I saw the photo of this dish on Pinterest and it looked so dang yummy, I knew I had to try and make it vegetarian. And I did. And it’s yummy. 🙂 I looked for vegetarian shrimp at Wegmans, but they were out of the “naked” shrimp, so my only other option was breaded. Not ideal, but it still worked. It took a LONG time for my grits to not be “gritty”. I had to add additional liquid and keep stirring. Also, my sauce was ready way before my grits were, so I had to add additional liquid to that, too, and it ended up being too runny. But it still tasted fantastic! Next time I would leave out the mushrooms, or chop them up. Husband said this tasted like a dish you would have at a very fancy restaurant. It was SO good, but very rich, so no one had seconds. Really good, though! NOTE: for my “shrimp”, I just pan-fried them.
Grits a Ya Ya
time needed: 50 min.
2 cups vegetable broth
¼ cup heavy cream
¼ cup evaporated milk [or regular milk]
1 cup of old fashioned grits
4 TBSP unsalted butter
¼ lb gouda cheese, freshly grated
for the sauce:
¼ cup heavy cream
¼ cup evaporated milk
2 TBSP butter
3 TBSP minced onion
½ tbsp minced garlic [approx. 2 cloves]
1 cup spinach, chopped or torn
1 cup portobello mushroom, chopped or sliced
2 TBSP green onion, chopped
salt, pepper, and hot sauce to taste
a drizzle of oil, for sauteing
for the shrimp (I used vegetarian shrimp):
½ pound shrimp, peeled and deveined [tail on or off – up to you!]
salt, to taste
Top with extra chopped green onion and a pinch of red pepper flakes
As a quick note before you start: having everything prepped and ready to toss together ahead of time will save time. You can also multitask by starting the grits first and, while they cook, whip up the sauce and shrimp. This way they’ll all be done around the same time so you can plate it all up and dig in!
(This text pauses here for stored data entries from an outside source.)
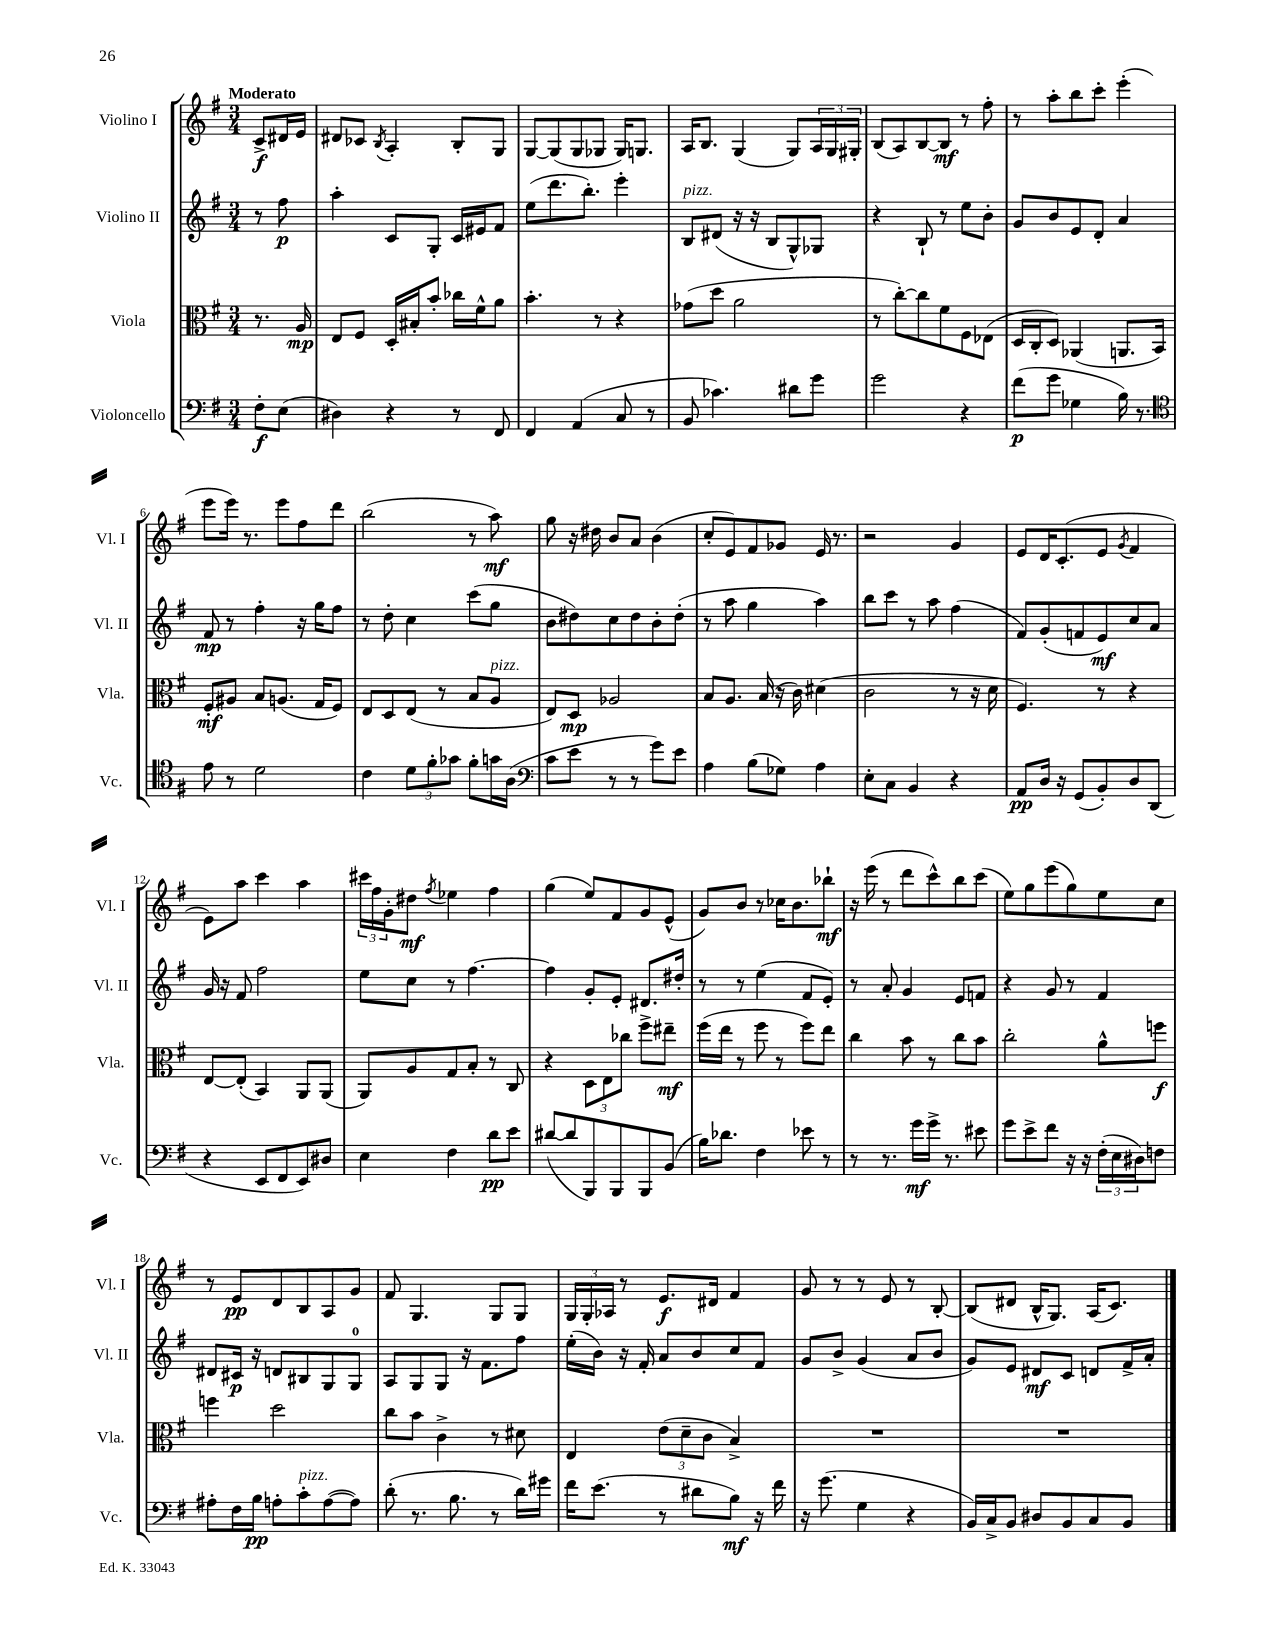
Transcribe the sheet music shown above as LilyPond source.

<<
\new StaffGroup <<
\new Staff = "s0" \with { instrumentName = "Violino I" shortInstrumentName = "Vl. I" } {
    \clef treble \key g \major \numericTimeSignature \time 3/4 \partial 4 \tempo "Moderato"
    c'8->\f dis'16 e'16 |
    dis'8 ces'8 \acciaccatura { b8 } a4-. b8-. g8 |
    g8~ g8( g8 ges8 ges16) g8. |
    a16 b8. g4( g8) \tuplet 3/2 { a16 g16 gis16-. } |
    b8( a8) b8~ b8\mf r8 fis''8-. |
    r8 a''8-. b''8 c'''8-. e'''4-.( |
    e'''8 e'''16) r8. e'''8 fis''8 d'''8 |
    b''2( r8 a''8\mf) |
    g''8 r16 dis''16 b'8 a'8 b'4( |
    c''8-. e'8) fis'8 ges'8 e'16 r8. |
    r2 g'4 |
    e'8 d'16 c'8.-.( e'8 \acciaccatura { g'8 } fis'4 |
    e'8) a''8 c'''4 a''4 |
    \tuplet 3/2 { cis'''16 fis''16 g'16-. } dis''8\mf \acciaccatura { fis''8 } ees''4 fis''4 |
    g''4( e''8) fis'8 g'8 e'8-^( |
    g'8) b'8 r8 ces''16 b'8. bes''8-!\mf |
    r16 e'''16( r8 d'''8 c'''8-^) b''8 c'''8( |
    e''8) g''8 e'''8( g''8) e''8 c''8 |
    r8 e'8\pp d'8 b8 a8 g'8 |
    fis'8 g4. g8 g8 |
    \tuplet 3/2 { g16 g16-. aes16 } r8 e'8.\f dis'16 fis'4 |
    g'8 r8 r8 e'8 r8 b8~-. |
    b8( dis'8 b16-^ g8.) a16( c'8.) \bar "|." |
}
\new Staff = "s1" \with { instrumentName = "Violino II" shortInstrumentName = "Vl. II" } {
    \clef treble \key g \major \numericTimeSignature \time 3/4 \partial 4
    r8 fis''8\p |
    a''4-. c'8 g8-. c'16 eis'16 fis'8 |
    e''8( d'''8. b''8.-.) e'''4-. |
    b8^\markup { \italic "pizz." } dis'8( r16 r16 b8 g8-^) ges8 |
    r4 b8-! r8 e''8 b'8-. |
    g'8 b'8 e'8 d'8-. a'4 |
    fis'8\mp r8 fis''4-. r16 g''16 fis''8 |
    r8 d''8-. c''4 c'''8( g''8 |
    b'8 dis''8) c''8 dis''8 b'8-. dis''8-.( |
    r8 a''8 g''4 a''4) |
    b''8 c'''8 r8 a''8 fis''4( |
    fis'8) g'8-.( f'8 e'8\mf) c''8 a'8 |
    g'16 r16 fis'8 fis''2 |
    e''8 c''8 r8 fis''4.~ |
    fis''4 g'8-. e'8-. dis'8. dis''16-. |
    r8 r8 e''4( fis'8 e'8-.) |
    r8 a'8-. g'4 e'8 f'8 |
    r4 g'8 r8 fis'4 |
    dis'8 cis'16\p r16 d'8 bis8 g8 g8-0 |
    a8 g8 g8 r16 fis'8. fis''8 |
    e''16-.( b'16) r16 fis'16-. a'8 b'8 c''8 fis'8 |
    g'8 b'8-> g'4( a'8 b'8 |
    g'8) e'8 dis'8\mf c'8 d'8 fis'16-> a'16-. \bar "|." |
}
\new Staff = "s2" \with { instrumentName = "Viola" shortInstrumentName = "Vla." } {
    \clef alto \key g \major \numericTimeSignature \time 3/4 \partial 4
    r8. a16\mp |
    e8 fis8 d16-. bis16-. b'8-. ces''16 fis'16-^ a'8 |
    b'4.-. r8 r4 |
    ges'8( d''8 a'2 |
    r8 c''8~-.) c''8 fis'8 fis8 ees8( |
    d16 c16-. d8) aes,4( a,8. b,16) |
    fis8-.\mf ais8 b8 a8.( g16 fis8) |
    e8 d8 e8( r8 b8 a8^\markup { \italic "pizz." } |
    e8) d8\mp aes2 |
    b8 a8. b16( r16 c'16) dis'4( |
    c'2 r8 r16 d'16 |
    fis4.) r8 r4 |
    e8~ e8-.( b,4) a,8 a,8( |
    a,8) a8 g8 b8-. r8 c8 |
    r4 \tuplet 3/2 { d8 e8 ces''8 } fis''8-> eis''8--\mf |
    fis''16( e''16 r8 fis''8 r8 fis''8) e''8 |
    c''4 b'8 r8 c''8 b'8 |
    c''2-. a'8-^ f''8\f |
    f''4 d''2 |
    c''8 b'8 c'4-> r8 dis'8 |
    e4 \tuplet 3/2 { e'8( d'8-- c'8 } b4->) |
    R2. |
    R2. \bar "|." |
}
\new Staff = "s3" \with { instrumentName = "Violoncello" shortInstrumentName = "Vc." } {
    \clef bass \key g \major \numericTimeSignature \time 3/4 \partial 4
    fis8-.\f e8( |
    dis4) r4 r8 fis,8 |
    fis,4 a,4( c8 r8 |
    b,8 ces'4.) dis'8 g'8 |
    g'2 r4 |
    fis'8\p( g'8 ges4 b16) r8. |
    \clef tenor e'8 r8 d'2 |
    c'4 \tuplet 3/2 { d'8 fis'8-. ges'8 } fis'8-. g'16 a16( |
    \clef bass c'8 e'8 r8 r8 g'8) e'8 |
    a4 b8( ges8) a4 |
    e8-. c8 b,4 r4 |
    a,8\pp d16 r16 g,8( b,8-.) d8 d,8( |
    r4 e,8 fis,8 e,8) dis8 |
    e4 fis4 d'8\pp e'8 |
    dis'8~( dis'8 b,,8) b,,8 b,,8 b,8( |
    b16) des'8. fis4 ees'8 r8 |
    r8 r8. g'16\mf g'16-> r8. eis'8 |
    g'8 e'8-> fis'8 r16 r16 \tuplet 3/2 { fis16-.( e16 dis16) } f8 |
    ais8-. fis16 b16\pp a8-. c'8-.^\markup { \italic "pizz." } a8~( a8) |
    d'8-.( r8. b8. r8 d'16) gis'16 |
    fis'16 e'8.( r8 dis'8 b8\mf) r16 fis'16 |
    r16 g'8.( g4 r4 |
    b,16) c16-> b,8 dis8 b,8 c8 b,8 \bar "|." |
}
>>
>>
First bring vegetable broth to a boil in medium-sized pot.
At a rolling boil, add in grits and stir constantly [this doubles as an arm workout – score!]
Reduce heat to lowest setting and simmer for 30-40 minutes, stirring occasionally.
When the grits start to soak up the broth, add in the evaporated milk and stir.
Once their time is just about up, fold in the butter and heavy cream.
Lastly add the grated gouda and stir thoroughly until smooth and creamy.
While the grits are simmering away, bring a large non-stick pan to medium heat and saute the white/yellow onion and garlic in a teeny drizzle of your favorite healthy oil, taking care not to burn the garlic.
Once tender, add in butter, mushrooms, and shrimp and saute until the shrimp are just barely opaque before scooping out the shrimp and setting them aside. This way when you add the shrimp back to the pan they can continue cooking without overcooking. You can also choose to simply saute the shrimp at the very end, if desired!
After removing the shrimp, add spinach, green onion, and heavy cream and allow it to simmer while you stir to reduce the sauce.
Once it reaches desired thickness, season with a pinch of salt and pepper and a dash of hot sauce, to taste.
Pour sauce into a bowl and add a drizzle of oil to your now-empty pan.
Turn up the heat and finish cooking the shrimp, seasoning it with garlic powder, cayenne, parsley and salt, if desired.
Ready to eat? Spoon the sauce and shrimp onto heaping mounds of the cheese grits and top with chopped green onion and a pinch of red pepper flakes.